La simple mise en avant de la notion de « lien civil » évoque naturellement certaines références illustres de la théorie politique. On pense en particulier à Hobbes pour qui « toute loi humaine est civile » [1], pour cette raison que les seules véritables lois sont celles que se donne la société organisée dans l'État. Je reprendrais volontiers cette conception à mon compte, si elle ne reposait pas sur une opposition du droit (marqué du sceau de la liberté) et de la loi (relevant de la seule obligation) [2] qui revient à faire du contrat civil une mise en ordre plus ou moins utilitaire du droit naturel (qui, lui-même, [9] n'a à son origine rien de civil). On verra au contraire que la thèse du présent ouvrage serait plutôt que non seulement toute loi humaine, mais aussi tout droit humain est civil — si toutefois le texte en question avait la prétention d'atteindre à un tel degré de généralité. D'un autre côté, la notion de lien civil évoquera sans doute cette cité antique dont l'idéalité constituait pour Platon le moyen « réaliste » d'affirmer sa conception de la justice sociale et politique [3]. S'il n'est pas question d'engager ici une discussion de cette conception, ni de celle d'Aristote (que J. Moreau résume en disant que « le but de l'association politique, c'est... un idéal de vie humaine, inaccessible à l'homme isolé, mais réalisable dans cette communauté indépendante, capable de se suffire à soi-même, qu'est la cité » [4]), il est néanmoins important de remarquer que la notion de cité qui nous est léguée par la tradition antique est probablement la plus propre à désigner les ordres de réalité auxquels la présente étude se propose de s'intéresser. Il se trouve en effet que cette notion, tout en s'ajustant au cadre géographiquement limité de la chose publique qui était celui de la cité antique, présente deux caractéristiques intéressantes : la première qui est d'englober dans une même unité idéale les réalités du social et de la politique que nous sommes trop accoutumés à distinguer, et la seconde qui consiste à traiter ces réalités comme indissociables des idéalités normatives qui, pour les citoyens et dans le moment de leur action, en sont constitutives.

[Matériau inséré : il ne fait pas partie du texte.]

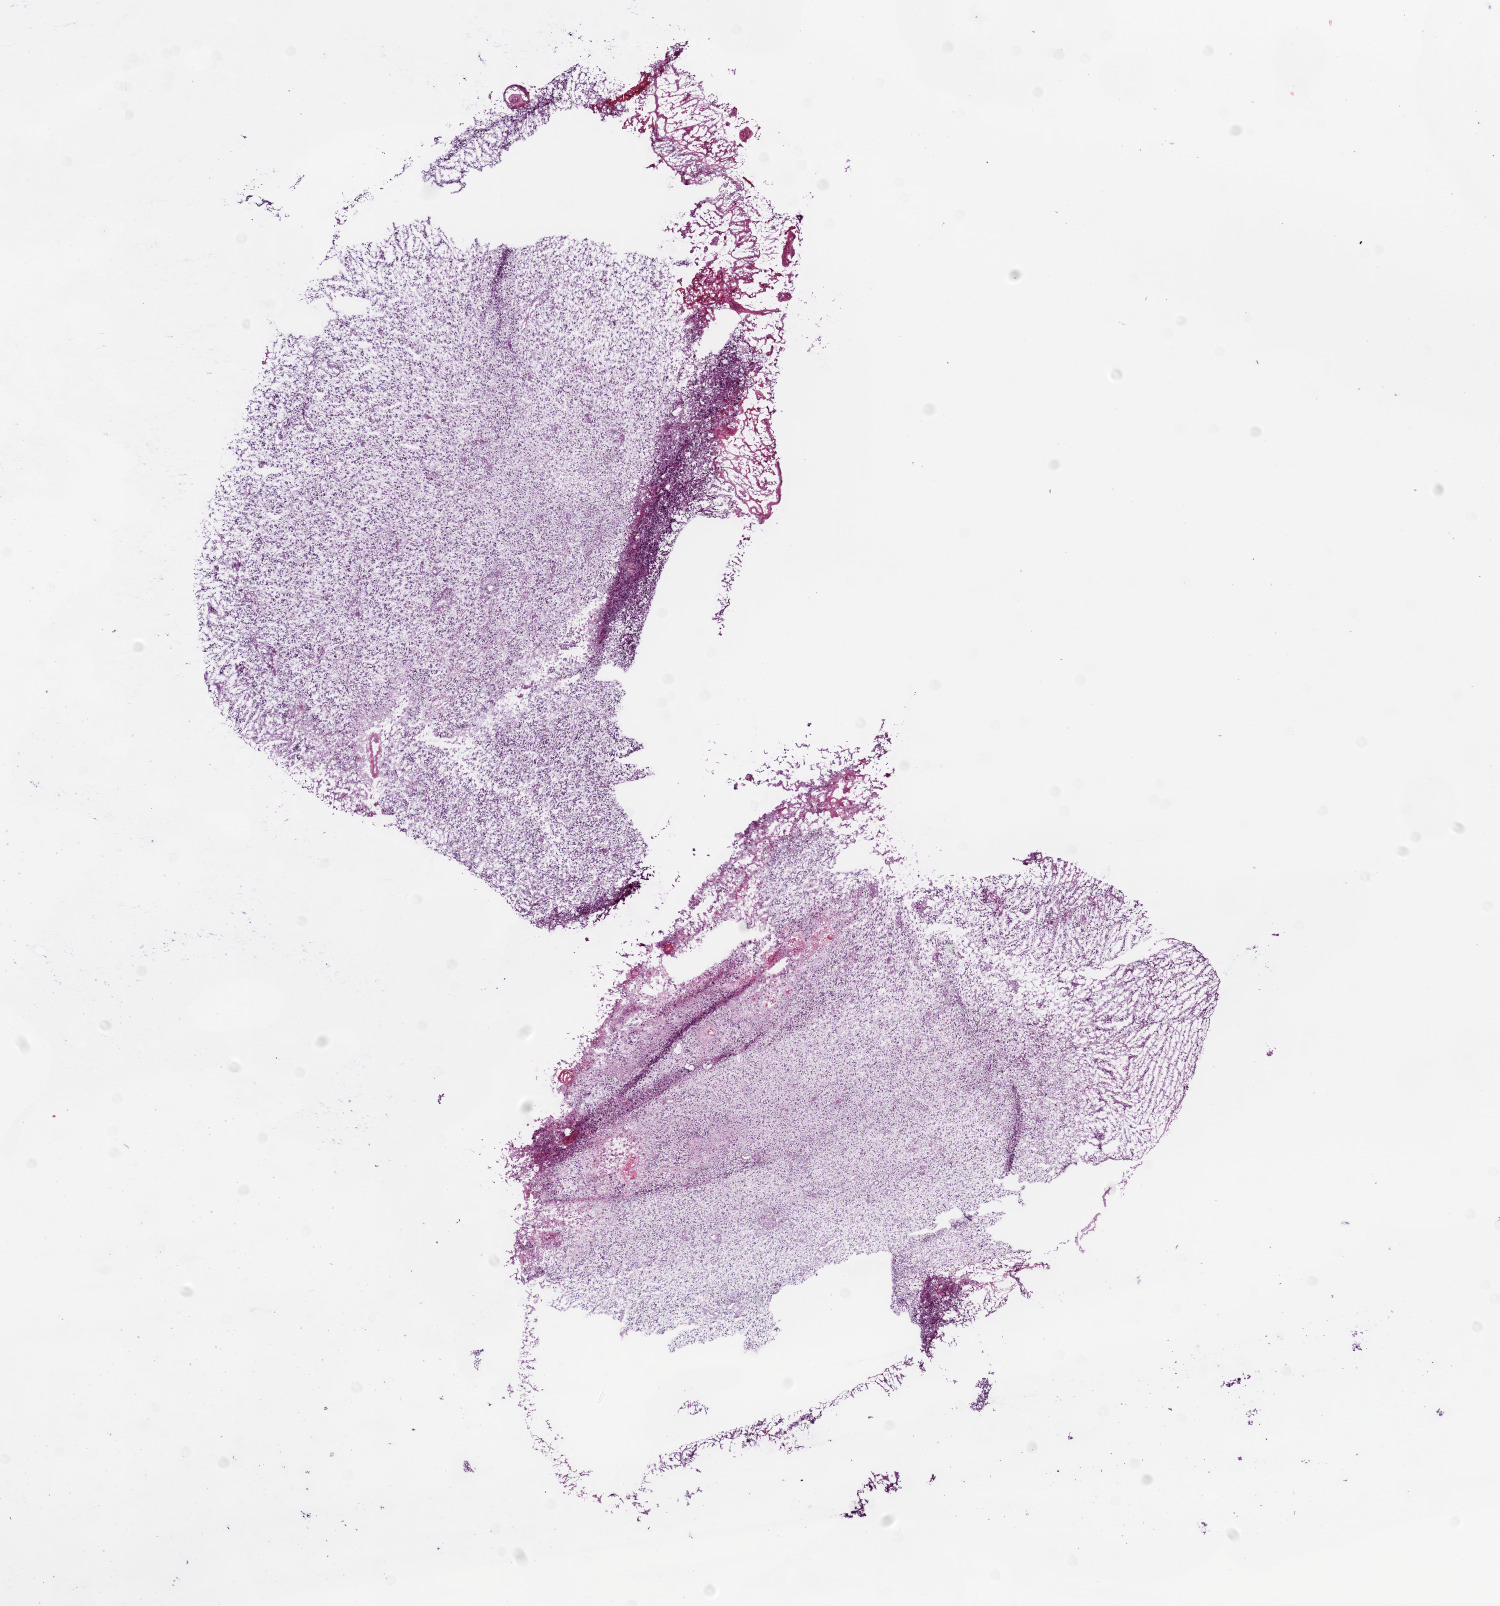
Digitized H&E-stained tissue section (whole slide), shown as a low-resolution overview of the whole scanned area (about 12.0 x 12.9 mm). Frozen section. Primary tumour sample from the brain. Male, age 70 years at initial diagnosis.
Diagnosis: Glioblastoma.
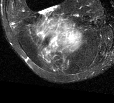
MRI of an extremity soft-tissue mass, one axial slice. Slice 34 of 44 in the series (ordered by position). T2-weighted fat-saturated. MR volume resampled by the dataset authors to the PET/CT grid (not the native acquisition matrix). 3.27 mm slice thickness. 114 × 103 image matrix, field of view 111 × 101 mm. Female patient. From the clinical record (not read from this slice): histological type: liposarcoma; site of the primary tumour: right thigh.
Structures marked on this image (expert contour drawn on MRI and transferred to this co-registered scan by the dataset authors):
- gross tumour volume (mass): bounding box (x1, y1, x2, y2) in pixels: (31, 16, 85, 56)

Car lorsque je parle du lien civil, je ne me propose nullement de préciser la signification « intrinsèque » de choses telles que l'État, les institutions, les événements ou les fonctionnements sociaux et politiques, mais bien plutôt de m'intéresser à la façon dont les membres [5] comprennent ces significations [10] et aux conséquences pratiques qu'ils en tirent. Autrement dit, l'« objet » sur lequel portera l'investigation n'est pas à proprement parler une chose, mais c'est plutôt une réalité de corrélation [6] entre la compréhension pratique qu'ont des sujets parlants et agissants des significations de leur univers collectif et les choses qui constituent cet univers telles que l'État ou les institutions. Dans cette optique, la géométrie des objets sociaux et politiques a tendance naturellement à varier en fonction des idéalités et des contextes pratiques qui les font appréhender. Par exemple, la réalité du Droit Pénal français en tant qu'objet écrit (le texte déposé dans des livres, mais aussi le contenu de ce texte), n'est pas directement en cause dans l'acte délictueux d'un hors-la-loi (même si celui-ci tient compte des risques pénaux que son délit lui fait encourir), ni même dans l'acte de jugement d'un magistrat (même si celui-ci se sent tenu d'inscrire son verdict dans les limites fixées par les textes de loi). Ce à quoi la présente étude va s'intéresser, c'est précisément la façon dont les citoyens tiennent compte, dans la réflexivité [7] de leurs pratiques, de toute une série de réalités institutionnelles ou non-institutionnelles dont l'intellibilité pratique à un moment donné conditionne la suite de l'interaction. Ces réalités de corrélation ne sont donc jamais constituées par des sujets solitaires établissant leur rapport idéal aux choses, mais tiennent au contraire toute leur existence des interactions humaines dans lesquelles elles apparaissent.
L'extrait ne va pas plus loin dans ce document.